Data items:
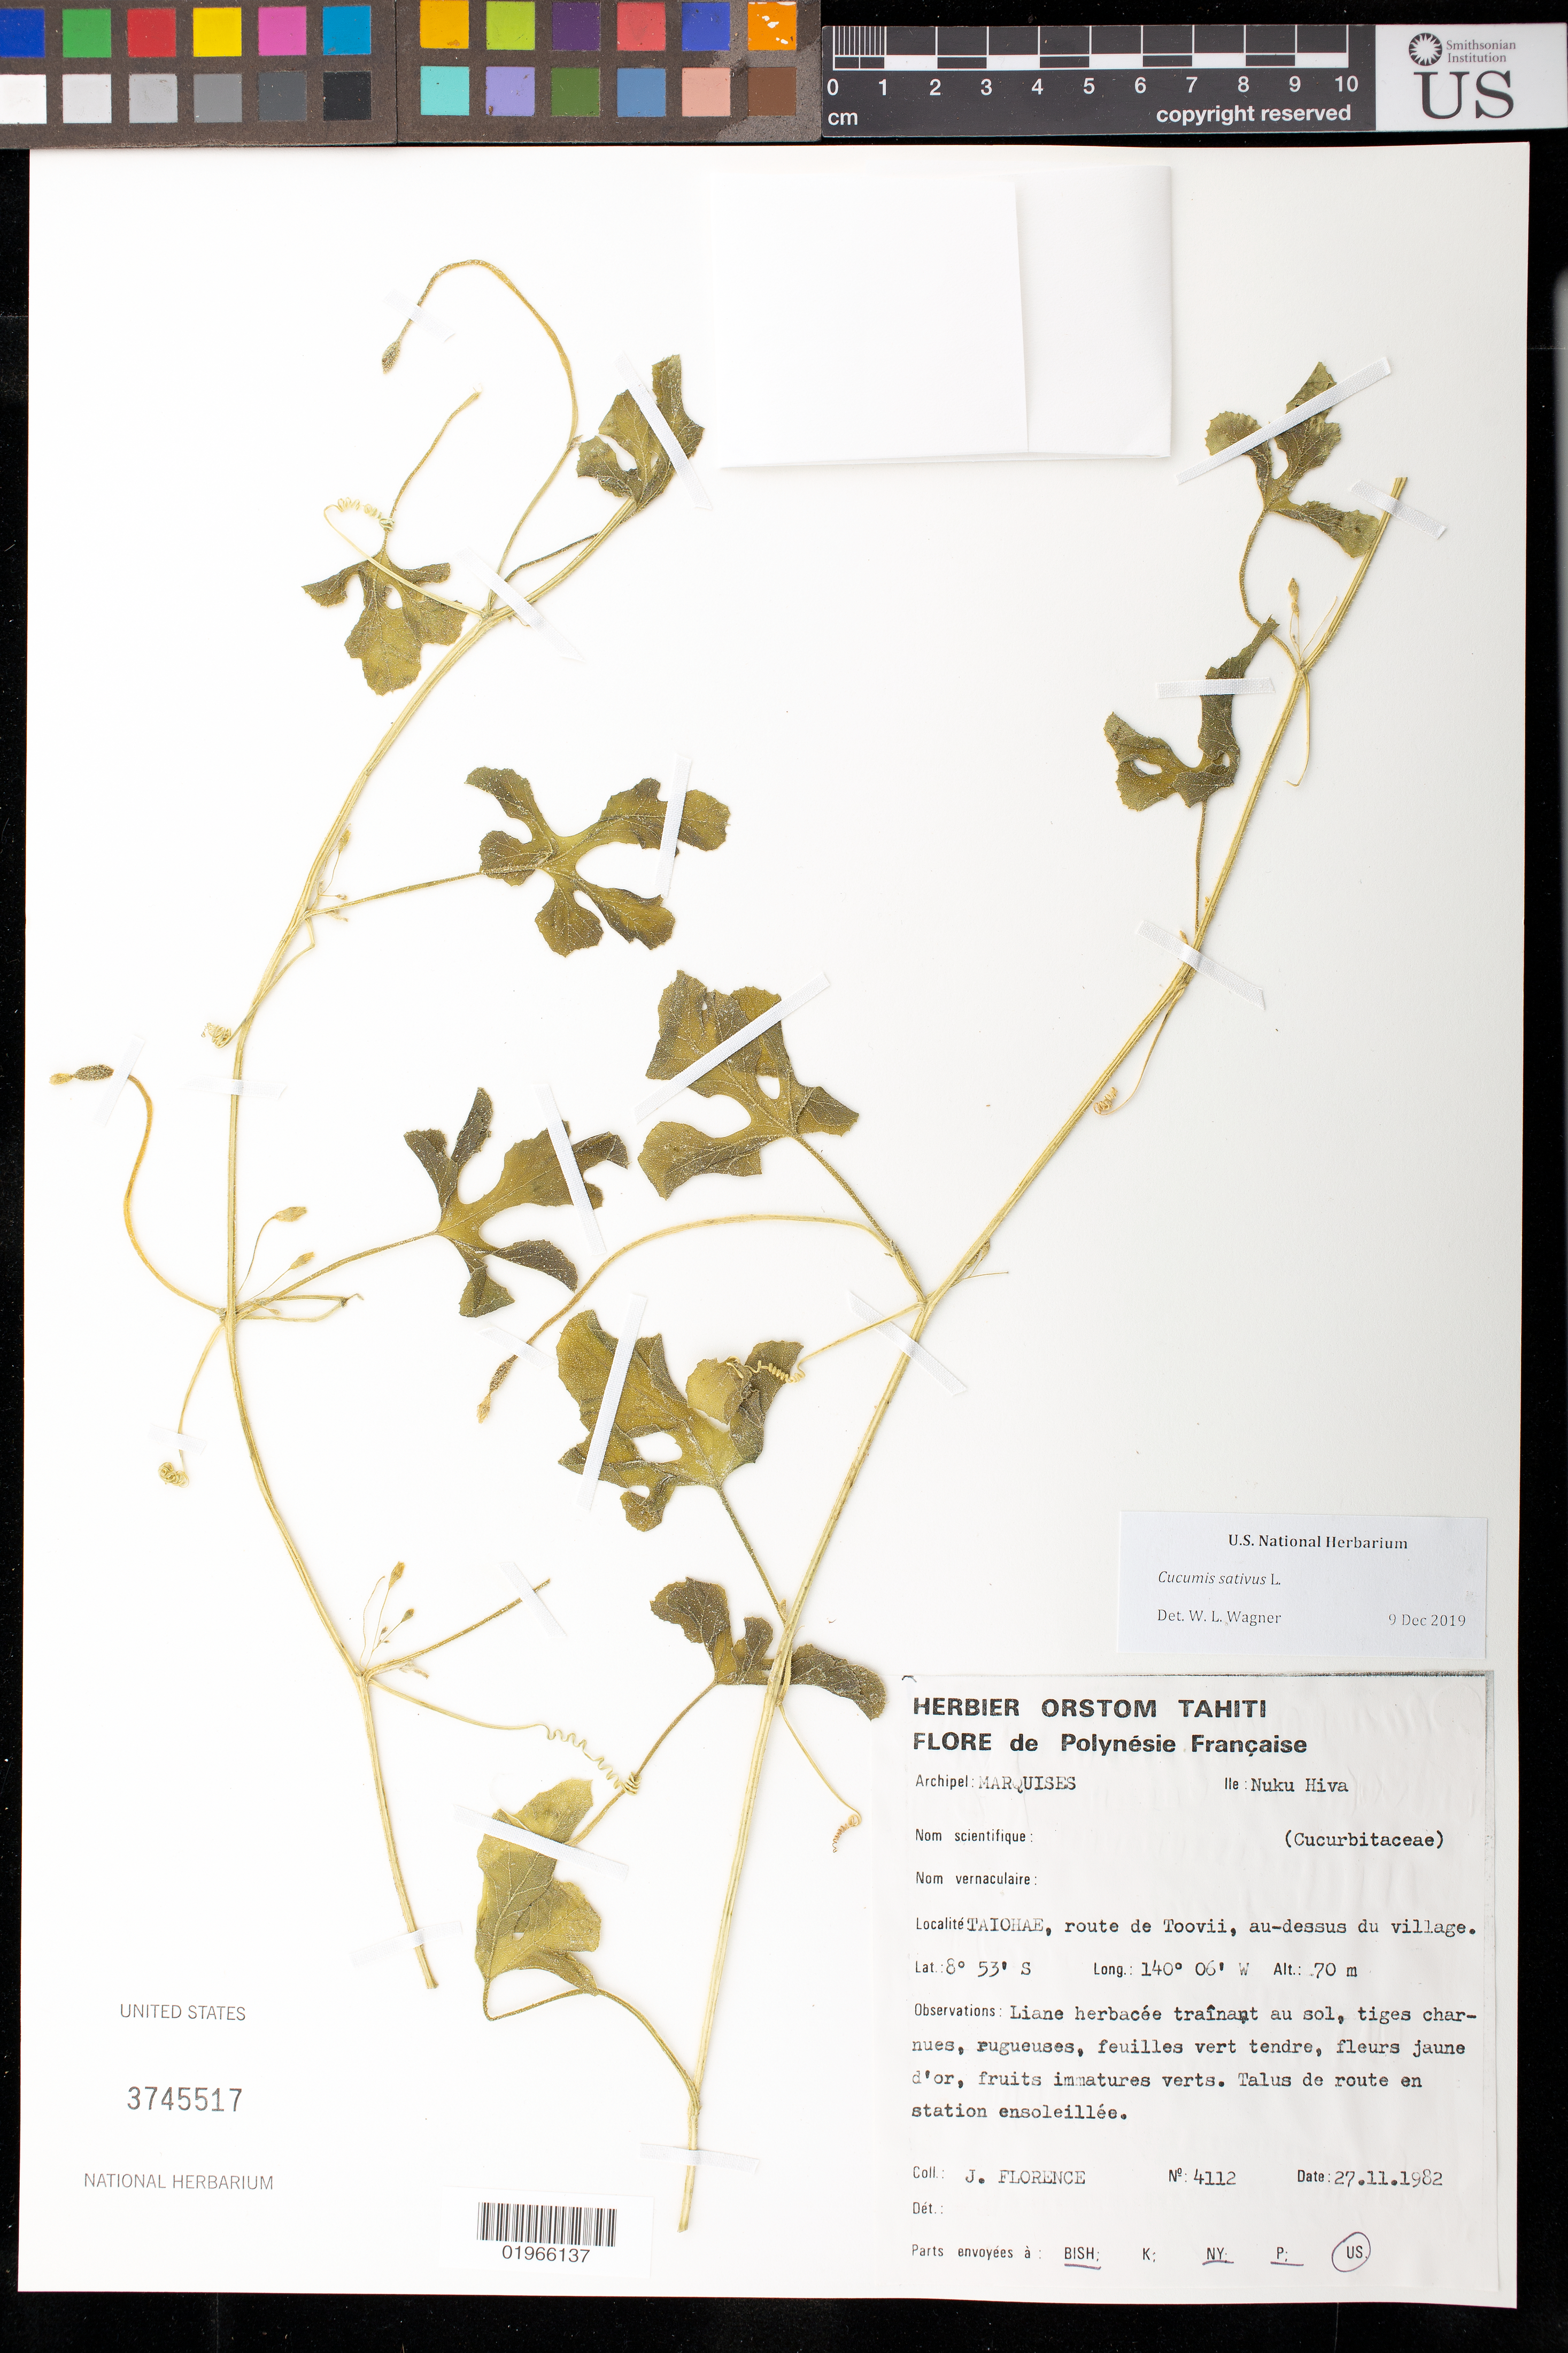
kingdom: Plantae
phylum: Tracheophyta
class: Magnoliopsida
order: Cucurbitales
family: Cucurbitaceae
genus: Cucumis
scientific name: Cucumis sativus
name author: L.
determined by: Wagner, W. L., (BOT), Smithsonian Institution - National Museum of Natural History (UNITED STATES)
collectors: J. Florence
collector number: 4112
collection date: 1982-11-27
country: French Polynesia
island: Nuku Hiva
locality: Taiohae, route de Toovii, au-dessus du village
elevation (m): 70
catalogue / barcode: US 3745517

■ THE PROBLEM ■
Copy all of the lines above again, this time replacing "locality" with "site", and omit the pictures.

■ FINISHED EXERCISE ■
kingdom: Plantae
phylum: Tracheophyta
class: Magnoliopsida
order: Cucurbitales
family: Cucurbitaceae
genus: Cucumis
scientific name: Cucumis sativus
name author: L.
determined by: Wagner, W. L., (BOT), Smithsonian Institution - National Museum of Natural History (UNITED STATES)
collectors: J. Florence
collector number: 4112
collection date: 1982-11-27
country: French Polynesia
island: Nuku Hiva
site: Taiohae, route de Toovii, au-dessus du village
elevation (m): 70
catalogue / barcode: US 3745517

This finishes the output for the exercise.